- The firm generates $8.0M of gross revenue with only one partner, indicating a very high revenue concentration per equity owner and a large monetizable book tied to a single transition event.
- At 50% EBOC, the practice converts half of gross revenue into earnings before owner compensation, which is a meaningful margin profile from a buyer’s valuation perspective.
- The firm reports 30,000 billable hours, showing a substantial volume of productive capacity supporting the reported revenue base.
- The partner age of 78 creates a near-term succession opportunity, which can be material to a buyer seeking to acquire and transition an established revenue stream.
- Revenue per partner is $8.0M, underscoring the scale of the practice relative to ownership structure and the potential value of the partner’s client relationships.
- The firm is highly dependent on a single 78-year-old partner, creating immediate succession and key-person risk for a buyer.
- With only 1 partner and 1 staff member supporting $8,000,000 of revenue and 30,000 billable hours, the firm appears operationally thin and difficult to scale or transition without disruption.
- An EBOC of 50% indicates only half of gross revenue is converting to owner benefit, which may limit valuation compared with more profitable firms.
- The firm’s single-partner structure and partner age of 78 create a clear succession and continuity opportunity that could support a transition premium if addressed proactively.
- With $8.0M of gross revenue generated by one partner, there is meaningful opportunity to reduce key-person concentration and improve transferability of earnings through delegation and team-building.
- An EBOC margin of 50% indicates room to improve profitability through better leverage of staff support and more scalable delivery of billable hours.

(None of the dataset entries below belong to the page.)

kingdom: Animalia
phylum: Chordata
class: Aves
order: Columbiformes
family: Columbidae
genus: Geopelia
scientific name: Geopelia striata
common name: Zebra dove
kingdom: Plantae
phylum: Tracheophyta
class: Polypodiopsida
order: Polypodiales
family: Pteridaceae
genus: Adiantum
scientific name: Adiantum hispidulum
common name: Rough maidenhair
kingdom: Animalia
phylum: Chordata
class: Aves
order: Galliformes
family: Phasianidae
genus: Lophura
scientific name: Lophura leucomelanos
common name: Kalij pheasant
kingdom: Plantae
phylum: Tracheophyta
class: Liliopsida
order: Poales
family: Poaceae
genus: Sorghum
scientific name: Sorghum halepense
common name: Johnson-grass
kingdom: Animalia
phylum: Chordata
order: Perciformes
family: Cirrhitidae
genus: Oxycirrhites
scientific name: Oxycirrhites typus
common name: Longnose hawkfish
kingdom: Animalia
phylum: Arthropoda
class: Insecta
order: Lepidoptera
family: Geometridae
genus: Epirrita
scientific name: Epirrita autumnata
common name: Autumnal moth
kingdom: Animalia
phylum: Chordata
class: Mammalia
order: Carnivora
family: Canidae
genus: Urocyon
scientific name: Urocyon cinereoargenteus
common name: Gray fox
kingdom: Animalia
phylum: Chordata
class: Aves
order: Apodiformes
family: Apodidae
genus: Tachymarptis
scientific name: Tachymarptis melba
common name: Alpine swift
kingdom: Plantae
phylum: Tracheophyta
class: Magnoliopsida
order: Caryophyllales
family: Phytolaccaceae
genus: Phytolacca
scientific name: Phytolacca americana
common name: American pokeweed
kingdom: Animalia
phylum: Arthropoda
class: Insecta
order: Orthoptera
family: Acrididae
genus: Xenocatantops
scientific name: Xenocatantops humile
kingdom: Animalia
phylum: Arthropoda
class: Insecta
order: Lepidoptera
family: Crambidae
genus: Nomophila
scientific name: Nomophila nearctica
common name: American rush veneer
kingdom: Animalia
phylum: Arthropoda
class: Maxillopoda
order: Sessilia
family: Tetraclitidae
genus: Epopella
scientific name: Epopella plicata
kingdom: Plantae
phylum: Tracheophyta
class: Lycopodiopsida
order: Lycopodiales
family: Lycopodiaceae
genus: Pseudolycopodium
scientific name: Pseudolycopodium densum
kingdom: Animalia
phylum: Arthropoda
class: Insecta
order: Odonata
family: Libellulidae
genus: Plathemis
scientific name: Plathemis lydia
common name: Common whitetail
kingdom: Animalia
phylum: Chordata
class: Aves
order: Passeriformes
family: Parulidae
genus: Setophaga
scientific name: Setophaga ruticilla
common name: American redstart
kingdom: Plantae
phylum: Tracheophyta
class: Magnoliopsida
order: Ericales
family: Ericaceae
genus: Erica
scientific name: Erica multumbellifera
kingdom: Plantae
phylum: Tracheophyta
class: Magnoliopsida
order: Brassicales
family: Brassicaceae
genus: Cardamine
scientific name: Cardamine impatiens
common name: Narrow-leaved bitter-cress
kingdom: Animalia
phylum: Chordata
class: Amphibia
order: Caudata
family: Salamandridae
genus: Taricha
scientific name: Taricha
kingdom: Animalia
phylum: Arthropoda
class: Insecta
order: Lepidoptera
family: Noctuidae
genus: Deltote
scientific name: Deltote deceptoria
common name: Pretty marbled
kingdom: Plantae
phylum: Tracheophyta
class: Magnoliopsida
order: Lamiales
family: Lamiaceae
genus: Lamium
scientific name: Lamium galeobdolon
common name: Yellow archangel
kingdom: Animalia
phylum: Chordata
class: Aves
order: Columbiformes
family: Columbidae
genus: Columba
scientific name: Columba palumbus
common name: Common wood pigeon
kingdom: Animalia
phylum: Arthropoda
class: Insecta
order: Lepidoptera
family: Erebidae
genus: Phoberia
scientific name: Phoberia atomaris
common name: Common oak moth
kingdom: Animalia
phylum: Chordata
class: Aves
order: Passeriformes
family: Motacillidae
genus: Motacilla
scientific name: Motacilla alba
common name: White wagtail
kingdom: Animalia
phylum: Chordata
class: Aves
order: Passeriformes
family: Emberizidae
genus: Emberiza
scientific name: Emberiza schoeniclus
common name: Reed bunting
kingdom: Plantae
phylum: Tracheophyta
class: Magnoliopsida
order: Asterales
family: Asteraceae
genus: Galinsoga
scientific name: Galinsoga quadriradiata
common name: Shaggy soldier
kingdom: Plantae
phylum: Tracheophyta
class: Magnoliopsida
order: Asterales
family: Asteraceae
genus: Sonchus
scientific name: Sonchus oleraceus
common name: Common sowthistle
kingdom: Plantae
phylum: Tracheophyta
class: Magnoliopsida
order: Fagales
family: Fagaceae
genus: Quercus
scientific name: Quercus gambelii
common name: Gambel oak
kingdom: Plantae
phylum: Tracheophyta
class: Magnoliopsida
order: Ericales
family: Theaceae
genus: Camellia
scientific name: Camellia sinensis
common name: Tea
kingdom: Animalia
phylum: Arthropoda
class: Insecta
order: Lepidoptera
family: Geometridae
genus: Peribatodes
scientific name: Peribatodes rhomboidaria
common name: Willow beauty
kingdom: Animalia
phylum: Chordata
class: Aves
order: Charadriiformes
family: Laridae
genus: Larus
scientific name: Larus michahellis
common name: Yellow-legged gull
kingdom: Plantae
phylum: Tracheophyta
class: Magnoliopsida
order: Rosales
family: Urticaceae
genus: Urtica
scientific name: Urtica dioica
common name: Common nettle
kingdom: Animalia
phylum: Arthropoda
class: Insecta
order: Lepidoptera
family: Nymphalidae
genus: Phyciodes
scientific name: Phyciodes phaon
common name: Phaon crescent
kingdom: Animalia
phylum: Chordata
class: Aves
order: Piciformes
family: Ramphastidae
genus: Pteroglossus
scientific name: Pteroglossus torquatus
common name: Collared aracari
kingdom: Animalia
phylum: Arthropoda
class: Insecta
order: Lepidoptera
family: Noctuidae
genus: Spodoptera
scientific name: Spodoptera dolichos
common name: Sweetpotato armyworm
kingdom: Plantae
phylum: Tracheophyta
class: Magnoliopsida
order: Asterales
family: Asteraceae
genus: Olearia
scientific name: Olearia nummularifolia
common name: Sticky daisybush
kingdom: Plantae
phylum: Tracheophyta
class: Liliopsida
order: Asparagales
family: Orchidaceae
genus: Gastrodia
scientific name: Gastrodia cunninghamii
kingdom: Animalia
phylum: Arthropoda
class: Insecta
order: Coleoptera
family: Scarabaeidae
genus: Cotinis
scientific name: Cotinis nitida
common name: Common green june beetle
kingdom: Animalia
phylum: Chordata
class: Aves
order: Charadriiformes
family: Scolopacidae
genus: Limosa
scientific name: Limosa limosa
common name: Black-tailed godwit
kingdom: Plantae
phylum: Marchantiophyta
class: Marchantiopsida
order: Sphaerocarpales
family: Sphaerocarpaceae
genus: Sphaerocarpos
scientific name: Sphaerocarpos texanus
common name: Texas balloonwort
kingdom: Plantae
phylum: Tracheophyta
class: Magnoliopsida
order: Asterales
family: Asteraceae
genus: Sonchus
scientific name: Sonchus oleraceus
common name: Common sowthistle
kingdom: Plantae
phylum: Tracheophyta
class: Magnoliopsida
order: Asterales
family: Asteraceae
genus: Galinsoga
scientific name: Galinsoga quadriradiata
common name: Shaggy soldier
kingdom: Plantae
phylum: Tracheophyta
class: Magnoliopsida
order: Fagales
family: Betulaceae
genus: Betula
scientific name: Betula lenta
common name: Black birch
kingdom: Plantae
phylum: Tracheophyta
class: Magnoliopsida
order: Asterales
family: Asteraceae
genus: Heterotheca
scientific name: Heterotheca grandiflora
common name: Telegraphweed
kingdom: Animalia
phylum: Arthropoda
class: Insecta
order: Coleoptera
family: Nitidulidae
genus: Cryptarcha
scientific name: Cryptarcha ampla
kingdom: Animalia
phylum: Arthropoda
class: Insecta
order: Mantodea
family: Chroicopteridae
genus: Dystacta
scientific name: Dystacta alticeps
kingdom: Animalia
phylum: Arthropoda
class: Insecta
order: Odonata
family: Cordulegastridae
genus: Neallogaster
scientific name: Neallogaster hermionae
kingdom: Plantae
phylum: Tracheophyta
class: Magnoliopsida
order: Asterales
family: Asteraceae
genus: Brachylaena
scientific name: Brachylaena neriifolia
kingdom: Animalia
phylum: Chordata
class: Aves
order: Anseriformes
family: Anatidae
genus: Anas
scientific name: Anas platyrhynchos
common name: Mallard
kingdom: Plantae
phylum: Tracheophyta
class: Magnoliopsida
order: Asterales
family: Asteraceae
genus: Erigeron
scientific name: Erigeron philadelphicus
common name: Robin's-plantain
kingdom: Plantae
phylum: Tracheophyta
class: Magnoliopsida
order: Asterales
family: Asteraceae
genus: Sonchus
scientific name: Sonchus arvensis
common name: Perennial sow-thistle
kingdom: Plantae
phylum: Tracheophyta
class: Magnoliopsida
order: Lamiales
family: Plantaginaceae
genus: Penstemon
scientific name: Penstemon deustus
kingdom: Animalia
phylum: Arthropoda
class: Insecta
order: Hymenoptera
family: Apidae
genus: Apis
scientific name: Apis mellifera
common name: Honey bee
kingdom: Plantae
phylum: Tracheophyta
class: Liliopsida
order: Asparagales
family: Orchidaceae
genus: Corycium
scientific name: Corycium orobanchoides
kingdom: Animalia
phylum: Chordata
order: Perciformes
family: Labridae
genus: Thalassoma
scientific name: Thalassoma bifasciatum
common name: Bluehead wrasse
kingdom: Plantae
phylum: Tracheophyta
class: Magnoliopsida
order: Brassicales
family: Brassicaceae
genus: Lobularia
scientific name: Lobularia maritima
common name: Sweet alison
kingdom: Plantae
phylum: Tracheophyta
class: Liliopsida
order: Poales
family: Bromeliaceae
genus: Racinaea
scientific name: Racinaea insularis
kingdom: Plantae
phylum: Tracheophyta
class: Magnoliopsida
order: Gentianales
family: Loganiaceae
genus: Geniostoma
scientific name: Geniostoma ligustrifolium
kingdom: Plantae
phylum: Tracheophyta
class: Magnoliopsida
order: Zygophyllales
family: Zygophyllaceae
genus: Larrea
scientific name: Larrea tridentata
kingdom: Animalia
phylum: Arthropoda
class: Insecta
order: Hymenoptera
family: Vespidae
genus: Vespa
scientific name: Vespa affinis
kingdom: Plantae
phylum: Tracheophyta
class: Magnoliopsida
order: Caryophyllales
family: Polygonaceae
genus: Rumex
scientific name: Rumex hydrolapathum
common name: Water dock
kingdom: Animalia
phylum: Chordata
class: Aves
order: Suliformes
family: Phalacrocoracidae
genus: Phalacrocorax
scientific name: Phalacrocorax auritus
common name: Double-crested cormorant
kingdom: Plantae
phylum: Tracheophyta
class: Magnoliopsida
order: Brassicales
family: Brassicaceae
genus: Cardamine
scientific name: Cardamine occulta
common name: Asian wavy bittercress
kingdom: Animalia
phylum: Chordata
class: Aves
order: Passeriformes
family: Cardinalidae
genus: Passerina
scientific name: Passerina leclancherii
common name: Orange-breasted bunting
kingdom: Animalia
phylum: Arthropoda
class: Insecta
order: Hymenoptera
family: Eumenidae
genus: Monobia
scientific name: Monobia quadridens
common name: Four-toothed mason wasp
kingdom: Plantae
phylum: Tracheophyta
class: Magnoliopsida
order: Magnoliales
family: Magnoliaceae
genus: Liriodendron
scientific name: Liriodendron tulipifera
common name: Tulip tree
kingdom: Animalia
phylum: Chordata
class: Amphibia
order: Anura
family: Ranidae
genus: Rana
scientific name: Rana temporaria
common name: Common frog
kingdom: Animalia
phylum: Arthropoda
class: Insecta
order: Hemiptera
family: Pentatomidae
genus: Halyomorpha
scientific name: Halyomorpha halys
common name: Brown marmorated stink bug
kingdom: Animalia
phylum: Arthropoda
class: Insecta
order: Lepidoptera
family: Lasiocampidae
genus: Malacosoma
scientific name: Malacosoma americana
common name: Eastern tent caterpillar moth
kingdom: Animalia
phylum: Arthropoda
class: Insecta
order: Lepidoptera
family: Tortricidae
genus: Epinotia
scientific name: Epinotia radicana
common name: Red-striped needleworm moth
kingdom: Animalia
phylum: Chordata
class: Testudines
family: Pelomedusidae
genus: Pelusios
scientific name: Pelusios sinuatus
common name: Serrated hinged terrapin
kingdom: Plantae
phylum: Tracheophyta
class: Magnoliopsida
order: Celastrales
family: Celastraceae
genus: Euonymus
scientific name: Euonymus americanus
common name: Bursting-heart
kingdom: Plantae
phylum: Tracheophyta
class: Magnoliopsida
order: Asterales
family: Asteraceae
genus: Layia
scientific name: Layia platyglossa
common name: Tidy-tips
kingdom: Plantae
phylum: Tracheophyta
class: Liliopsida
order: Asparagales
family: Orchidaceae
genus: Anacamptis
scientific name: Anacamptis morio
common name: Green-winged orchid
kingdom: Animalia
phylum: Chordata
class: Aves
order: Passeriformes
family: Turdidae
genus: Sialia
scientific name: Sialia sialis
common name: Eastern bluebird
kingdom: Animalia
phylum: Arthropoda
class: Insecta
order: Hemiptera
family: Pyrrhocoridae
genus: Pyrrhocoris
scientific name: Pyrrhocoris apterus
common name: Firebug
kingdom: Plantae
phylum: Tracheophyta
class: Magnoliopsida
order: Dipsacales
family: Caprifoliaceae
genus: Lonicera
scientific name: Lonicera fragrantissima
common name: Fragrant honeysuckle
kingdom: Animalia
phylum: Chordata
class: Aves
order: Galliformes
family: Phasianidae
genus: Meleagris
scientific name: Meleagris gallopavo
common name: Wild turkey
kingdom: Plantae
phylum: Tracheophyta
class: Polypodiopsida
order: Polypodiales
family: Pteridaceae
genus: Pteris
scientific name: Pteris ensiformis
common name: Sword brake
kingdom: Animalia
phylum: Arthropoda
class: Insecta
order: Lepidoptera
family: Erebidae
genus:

- At 30,000 billable hours on $8.0M of revenue, there is an opportunity to assess pricing and realization discipline to ensure the firm is capturing full value from its workload.
- The absence of additional partners and a minimal staff base suggests an opportunity to build management depth and operational scale, which could enhance valuation resilience.
- Single-partner dependence is extreme, with 1 partner and partner age listed as 78, creating a material succession and continuity risk for the business.
- The firm’s operating model appears highly concentrated in one individual, with only 1 staff member supporting 30,000 billable hours, which raises execution and capacity risk if workload or availability changes.
- The reported revenue base of $8.0 million is entirely tied to one partner, so any transition, retirement, or reduction in that partner’s involvement could materially disrupt earnings.
- While EBOC is strong at 50%, the very small staffing footprint relative to revenue suggests the current margin may be difficult to sustain without key-person continuity and operational scalability.